Les verrues, dites vulgaires, sont de petites tumeurs bénignes ; elles se produisent aux endroits où les papilles de la peau sont hypertrophiées. Elles forment des saillies grises, noires ou incolores, grandes comme une tête d’épingle ou un pois, isolées ou en groupes.
Causées par un virus filtrant, leur siège habituel est le dos de la main et le pourtour des ongles. En général, elles sont indolores, mais, si elles subissent un frottement continuel ou si on les gratte, elles risquent de s’infecter et de se multiplier. Ne vous dissimulez pas qu’elles sont contagieuses : très visibles, elles provoquent parfois un recul de la part de ceux à qui l’on tend la main.
Le traitement par dermatologie est la diathermocoagulation. Il peut se faire individuellement, par application de teinture de thuya. Il suffit parfois de toucher la première verrue (verrue mère) pour que les autres disparaissent également.
Néanmoins, ce traitement n’est pas suffisant dans tous les cas. L’acide nitrique serait beaucoup plus efficace. Malheureusement, les pharmaciens répugnent à en délivrer, en raison du danger de brûlure sur la peau saine. Il convient d’en poser uniquement sur la verrue sans déborder à côté.
Elles peuvent se voir sur le dos de la main, d’un jour à l’autre, de la même couleur que la peau et peu apparentes. Certains médecins les rattachent à une poussée de nervosité, ce qui tendrait à se justifier. Dans certains cas, elles disparaissent par suggestion.

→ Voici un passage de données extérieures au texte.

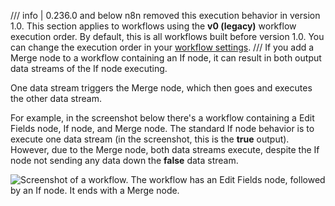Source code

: /// info | 0.236.0 and below
n8n removed this execution behavior in version 1.0. This section applies to workflows using the **v0 (legacy)** workflow execution order. By default, this is all workflows built before version 1.0. You can change the execution order in your [workflow settings](/workflows/settings/).
///
If you add a Merge node to a workflow containing an If node, it can result in both output data streams of the If node executing.

One data stream triggers the Merge node, which then goes and executes the other data stream.

For example, in the screenshot below there's a workflow containing a Edit Fields node, If node, and Merge node. The standard If node behavior is to execute one data stream (in the screenshot, this is the **true** output). However, due to the Merge node, both data streams execute, despite the If node not sending any data down the **false** data stream.

![Screenshot of a workflow. The workflow has an Edit Fields node, followed by an If node. It ends with a Merge node.](/_images/integrations/builtin/core-nodes/merge/if-merge-node.png)

<!-- TODO: remove once v1 is mature -->
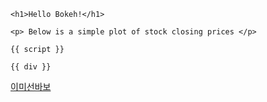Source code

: <!DOCTYPE html>
<html lang="en-US">

<link
    href="http://cdn.pydata.org/bokeh/dev/bokeh-0.13.0.min.css"
    rel="stylesheet" type="text/css"
>
<script 
    src="https://dibidibi00.github.io/sk_planet/00_IntroductionandSetup.html"
></script>

<body>

    <h1>Hello Bokeh!</h1>
    
    <p> Below is a simple plot of stock closing prices </p>
    
    {{ script }}
    
    {{ div }}

</body>
<a href="https://dibidibi00.github.io/sk_planet/00_IntroductionandSetup.html">
이미선바보</a>
</html>

<!-- https://dibidibi00.github.io/sk_planet/ -->


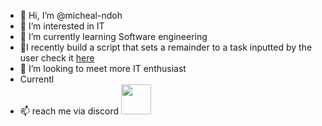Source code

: - 👋 Hi, I’m @micheal-ndoh
- 👀 I’m interested in IT
- 🌱 I’m currently learning Software engineering
- 🌱I recently build a script that sets a remainder to a task inputted by the user check it [here](https://github.com/micheal-ndoh/Exercises/blob/e9f7cdc009701f7542ccc2686937343ffcedbe39/Remainder.sh)
- 💞️ I’m looking to meet more IT enthusiast
- Currentl
- 📫 reach me via discord  <img src="" width="48"> 
<!---
micheal-ndoh/micheal-ndoh is a ✨ special ✨ repository because its `README.md` (this file) appears on your GitHub profile.
You can click the Preview link to take a look at your changes.
--->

Une pommade salicylée peut être efficace, de même que la teinture de thuya, que le pharmacien délivre sans ordonnance. Evidemment, l’acide nitrique résout rapidement le problème ; il suffit, lorsque l’on peut s’en procurer, d’y tremper un bâtonnet ou une allumette et de poser la goutte avec prudence sur la verrue. Lorsque celle là disparaît, subsiste une légère trace blanchâtre qui finit par se recolorer progressivement. Comme traitement interne, on conseille la magnésie.